Эпатаж публики — ещё и защита, Человек боится ущемления своей гордыни — и начинает первым. Маяковский даже от будущих критиков защитился, оскорбляя:
Через столько-то, столько-то лет—
словом, не выживу—
с голода сдохну ль,
стану ль под пистолет—
меня,
сегодняшнего рыжего,
профессора разучат до последних йот,
как,
когда,
где явлен.
Будет
с кафедры лобастый идиот
что-то молоть о богодьяволе.
Склонится толпа,
лебезяще
суетна.
Даже не узнаете—
я не я:
облысевшую голову разрисует она
в рога или в сияния (1,141–142).
В этой защитной и беспомощной брани всё — вибрация гордыни, болезненно пресуществлённой в адскую смесь мании величия и комплекса неполноценности — а одно без другого и невозможно.
Эпатирующее оскорбление ближнего — в человеке от неуважения к нему, и это обнаруживает прежде неуважение к себе, неуверенность в себе, страдание от собственной неполноценности.

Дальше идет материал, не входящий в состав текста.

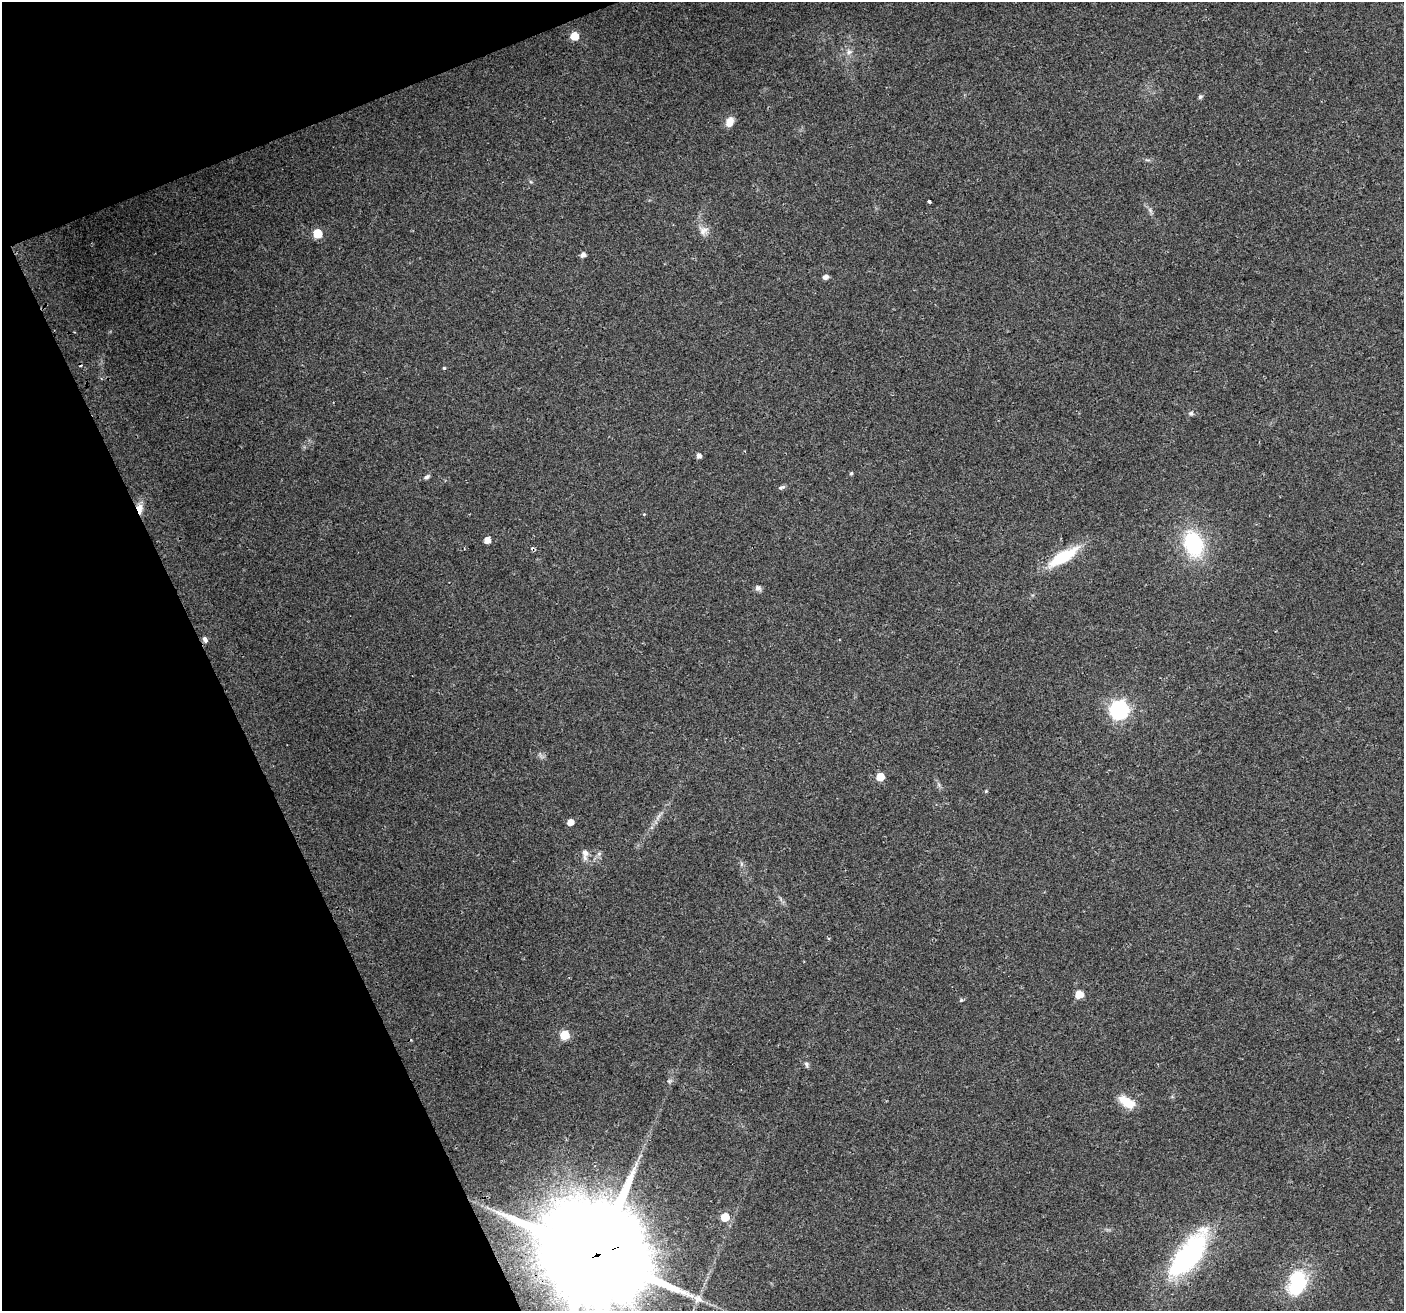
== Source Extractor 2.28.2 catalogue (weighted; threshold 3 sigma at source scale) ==
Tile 5 of 4 x 4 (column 1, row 2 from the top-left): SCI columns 33-1434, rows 2771-4079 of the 5668 x 5486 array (HDU 1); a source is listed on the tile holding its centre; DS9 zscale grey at full resolution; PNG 1406 x 1313 px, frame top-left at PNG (2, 2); no overlay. Shown black and unused: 19% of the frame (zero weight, under 2 of 3 exposures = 2% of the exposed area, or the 3 px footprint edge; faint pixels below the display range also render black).
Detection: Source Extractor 2.28.2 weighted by HDU 2 'WHT'; one run over the whole footprint, this tile lists its part. Background 0.0543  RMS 0.011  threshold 0.0493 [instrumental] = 3 sigma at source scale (4.5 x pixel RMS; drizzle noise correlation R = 1.50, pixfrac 1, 0.0396/0.0396 arcsec/px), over >= 5 px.
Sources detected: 47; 4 cosmic-ray / hot-pixel residue — not listed; the other 43 listed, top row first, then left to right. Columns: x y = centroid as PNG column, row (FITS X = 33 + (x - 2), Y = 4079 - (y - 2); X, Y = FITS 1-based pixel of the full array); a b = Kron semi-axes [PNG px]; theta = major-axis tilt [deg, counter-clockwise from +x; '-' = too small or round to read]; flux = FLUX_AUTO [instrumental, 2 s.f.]
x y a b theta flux
574 36 5 5 - 26
849 52 10 9 - 5.4
1200 97 5 5 - 2.4
729 122 12 8 63 9.4
531 182 6 3 -18 1.3
929 201 4 3 - 2.7
1150 210 8 4 -54 2.7
703 231 14 13 - 8.9
317 233 6 6 - 39
583 255 5 5 - 5.4
825 277 6 5 - 4.8
444 368 4 4 - 1.3
1191 413 6 6 - 2.5
699 456 5 4 - 5.6
851 473 5 4 - 1.6
427 477 9 5 22 2.9
781 487 9 5 18 2.7
139 509 14 7 -86 10
644 514 4 4 - 0.81
487 540 5 5 - 13
1193 544 29 21 -71 82
1063 557 31 11 31 57
758 588 9 7 -43 3.3
205 640 5 3 - 10
1119 710 7 7 - 390
880 777 5 5 - 26
986 791 6 4 45 1.2
658 817 11 5 68 4.2
570 822 5 5 - 12
585 852 11 8 -65 6.3
599 854 6 6 - 2.6
741 864 7 4 89 2
1079 994 5 5 - 32
961 1000 6 4 45 1.5
565 1035 5 5 - 53
807 1064 8 5 -74 2.8
669 1081 6 6 - 2
1127 1102 16 8 -31 25
725 1217 5 5 - 32
596 1255 34 27 12 34000
1188 1255 62 24 53 170
1297 1283 27 17 72 75
698 1298 12 10 -20 6.6
Overlapping masked pixels (flux is a lower limit): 3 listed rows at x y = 139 509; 205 640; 596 1255
Isophote crosses this tile's border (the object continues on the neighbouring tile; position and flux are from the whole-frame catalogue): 1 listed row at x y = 596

Бунин, вспоминая в «Окаянных днях» послефевральское революционное безумие, рассказал о некоем банкете, данном в поддержку «свободы Финляндии»:
«Собрались на него всё те же — весь «цвет русской интеллигенции», то есть знаменитые художники, артисты, писатели, общественные деятели, новые министры и один высокий иностранный представитель, именно посол Франции. Но над всеми возобладал — поэт Маяковский. Я сидел с Горьким и финским художником Галленом. И начал Маяковский с того, что без всякого приглашения подошёл к нам, вдвинул стул между нами и стал есть с наших тарелок и пить из наших бокалов. Галлен глядел на него во все глаза — так, как глядел бы он, вероятно, на лошадь, если бы её, например, ввели в эту банкетную залу. Горький хохотал. Я отодвинулся. Маяковский это заметил.
— Вы меня очень ненавидите? — весело спросил он меня.